## Exercise text
- - - - - - -

322A - Ciel and Dancing 322B - Ciel and Flowers

乱七八糟的杂题。。

A. Ciel and Dancing

time limit per test
1 second

memory limit per test
256 megabytes

input
standard input

output
standard output

Fox Ciel and her friends are in a dancing room. There are
n boys and m girls here, and they never danced before. There will be some songs, during each song, there must be exactly one boy and one girl are dancing. Besides, there is a special rule:

either the boy in the dancing pair must dance for the first time (so, he didn't dance with anyone before);

or the girl in the dancing pair must dance for the first time.

Help Fox Ciel to make a schedule that they can dance as many songs as possible.

Input
The first line contains two integers n and
m (1 ≤ n, m ≤ 100) — the number of boys and girls in the dancing room.

Output
In the first line print k — the number of songs during which they can dance. Then in the following
k lines, print the indexes of boys and girls dancing during songs chronologically. You can assume that the boys are indexed from 1 to
n, and the girls are indexed from 1 to
m.

Sample test(s)

Input

2 1

Output

2
1 1
2 1

Input

2 2

Output

3
1 1
1 2
2 2

Note
In test case 1, there are 2 boys and 1 girl. We can have 2 dances: the 1st boy and 1st girl (during the first song), the 2nd boy and 1st girl (during the second song).

And in test case 2, we have 2 boys with 2 girls, the answer is 3.

题意很明显，给出n男m女跳舞，每次跳的人中必须有一男一女且其中一个是第一次跳。

int q, w;

int main()
{
    while( ~scanf("%d%d", &q, &w) ) {
        int ans = 2 * min( q, w ) - 1 + max( q, w ) - min( q, w );
        printf("%d\n", ans);
        int i = 1, j = 1;
        for( ; i <= min(q, w); ) {
            printf("%d %d\n", i, j);
            if( (i+j) % 2 == 0 )
                i++;
            else
                j++;
        }
        if( q > w ) {
            for( i = w+1; i <= q; ++i ) {
                printf("%d %d\n", i, w);
            }
        }
        else {
            for( i = q+1; i <= w; ++i ) {
                printf("%d %d\n", q, i);
            }
        }
    }
    return 0;
}

B. Ciel and Flowers

time limit per test
1 second

memory limit per test
256 megabytes

input
standard input

output
standard output

Fox Ciel has some flowers: r red flowers,
g green flowers and
b blue flowers. She wants to use these flowers to make several bouquets. There are 4 types of bouquets:

To make a "red bouquet", it needs 3 red flowers.

- - - - - - -

## Data block
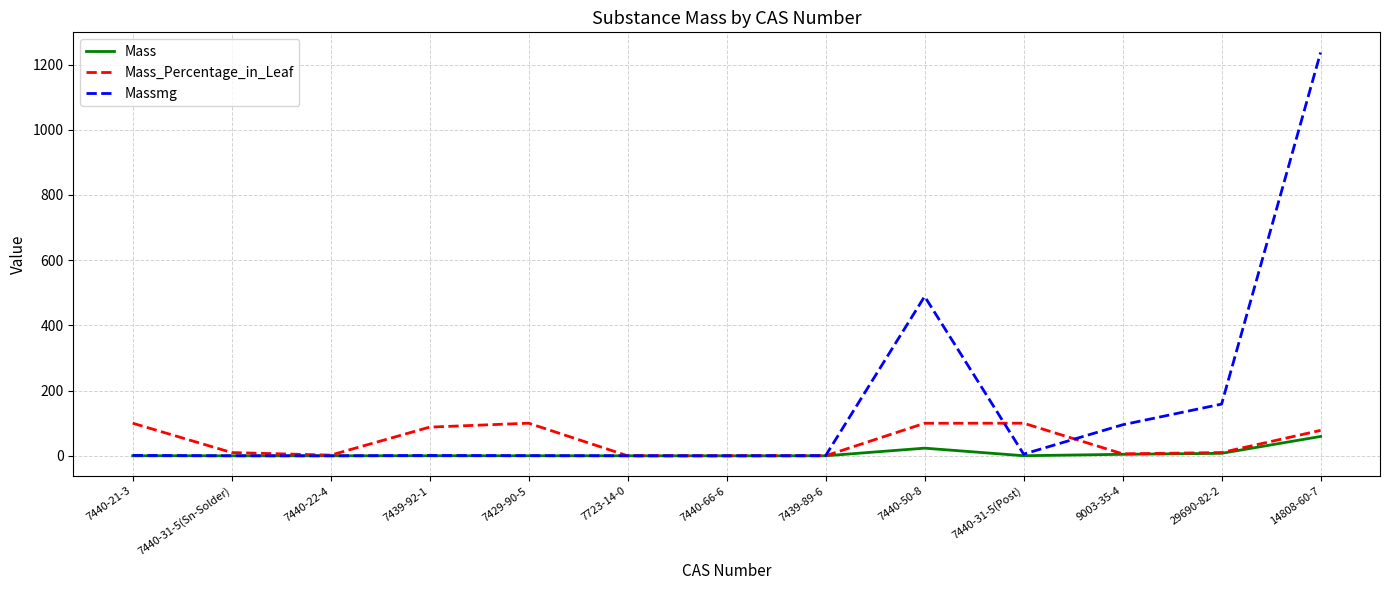

Which label corresponds to the largest value in the chart?

14808-60-7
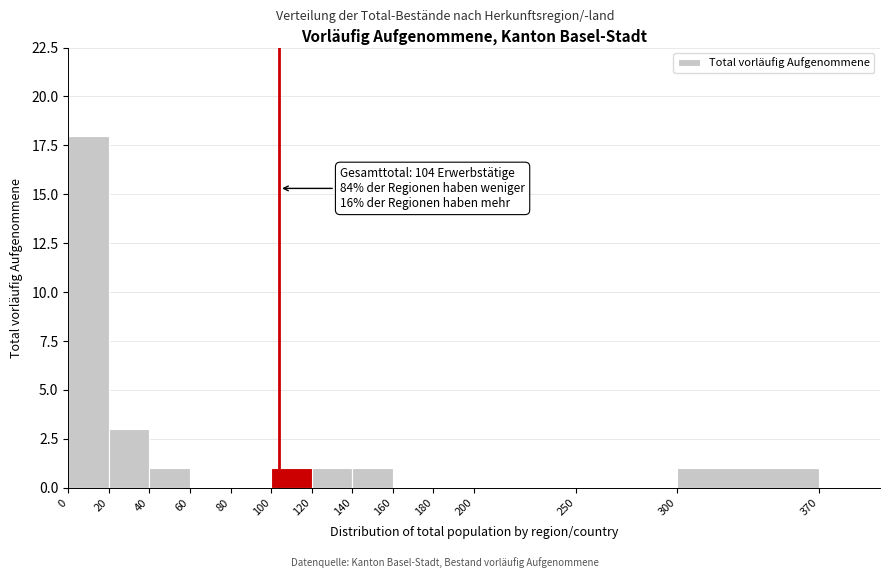

Over which range of the x-axis is the bar tallest?

0 to 20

- - - - - - -

## Directions
• A. Return everything in the Fox Ciel problem page from "题意很明显，给出n男m女跳舞，每次跳的人中必须有一男一女且其中一个是第一次跳。" down to "if( (i+j) % 2 == 0 )", copied word for word.
• B. Supply the next part of the Fox Ciel problem page, beginning after its final sentence about the red bouquet.

## Your responses
• A.
题意很明显，给出n男m女跳舞，每次跳的人中必须有一男一女且其中一个是第一次跳。

int q, w;

int main()
{
    while( ~scanf("%d%d", &q, &w) ) {
        int ans = 2 * min( q, w ) - 1 + max( q, w ) - min( q, w );
        printf("%d\n", ans);
        int i = 1, j = 1;
        for( ; i <= min(q, w); ) {
            printf("%d %d\n", i, j);
            if( (i+j) % 2 == 0 )

• B.
To make a "green bouquet", it needs 3 green flowers.
To make a "blue bouquet", it needs 3 blue flowers.
To make a "mixing bouquet", it needs 1 red, 1 green and 1 blue flower.

Help Fox Ciel to find the maximal number of bouquets she can make.

Input
The first line contains three integers r,
g and b (0 ≤ r, g, b ≤ 109) — the number of red, green and blue flowers.

Output
Print the maximal number of bouquets Fox Ciel can make.

Sample test(s)

Input

3 6 9

Output

6

Input

4 4 4

Output

4

Input

0 0 0

Output

0

Note
In test case 1, we can make 1 red bouquet, 2 green bouquets and 3 blue bouquets.

In test case 2, we can make 1 red, 1 green, 1 blue and 1 mixing bouquet.

题意更果的B

int r, g, b;

int main()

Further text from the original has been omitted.